MicroDC.ai - Worker Client Component¶

Overview¶

The Worker Client is the compute node component of the MicroDC.ai platform that:

Registers with the central server as an available worker
Reports available models and compute capabilities
Polls for and executes inference jobs
Returns results to the server
Manages local resources and model loading

This document outlines the architecture and requirements for building a flexible, extensible client that can work with various inference engines.

Core Architecture¶

Design Principles¶

Pluggable Inference Engine: Abstract interface allowing different backends (Ollama, vLLM, Hugging Face, etc.)

PROBLEM TO WORK ON: Retype the passage of the MicroDC.ai worker client overview starting with "Registers with the" and going on through "various inference engines.", keeping every word and punctuation mark unchanged.

SOURCE DATA:
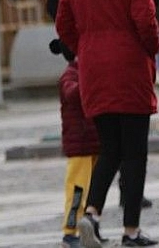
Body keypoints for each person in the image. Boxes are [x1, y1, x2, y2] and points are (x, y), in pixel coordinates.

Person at [56, 0, 159, 247]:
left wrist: (83, 47)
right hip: (130, 66)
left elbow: (63, 22)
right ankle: (131, 231)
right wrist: (151, 48)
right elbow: (144, 18)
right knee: (135, 153)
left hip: (94, 69)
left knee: (110, 148)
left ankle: (91, 214)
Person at [55, 49, 105, 248]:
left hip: (94, 143)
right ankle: (70, 232)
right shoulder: (70, 74)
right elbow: (72, 93)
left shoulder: (86, 71)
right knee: (77, 189)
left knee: (93, 191)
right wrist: (90, 79)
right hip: (80, 146)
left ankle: (91, 229)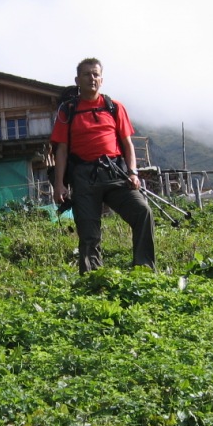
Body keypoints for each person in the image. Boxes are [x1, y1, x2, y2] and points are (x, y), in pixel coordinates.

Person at [51, 57, 155, 273]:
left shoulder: (114, 107)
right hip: (83, 177)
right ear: (77, 80)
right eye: (86, 74)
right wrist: (59, 184)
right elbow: (61, 150)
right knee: (88, 232)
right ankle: (93, 280)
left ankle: (144, 269)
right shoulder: (68, 110)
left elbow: (127, 144)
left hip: (115, 172)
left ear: (101, 79)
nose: (92, 78)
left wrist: (133, 173)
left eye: (95, 74)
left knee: (142, 212)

ANSWER FOR THIS EXERCISE:
Registers with the central server as an available worker
Reports available models and compute capabilities
Polls for and executes inference jobs
Returns results to the server
Manages local resources and model loading

This document outlines the architecture and requirements for building a flexible, extensible client that can work with various inference engines.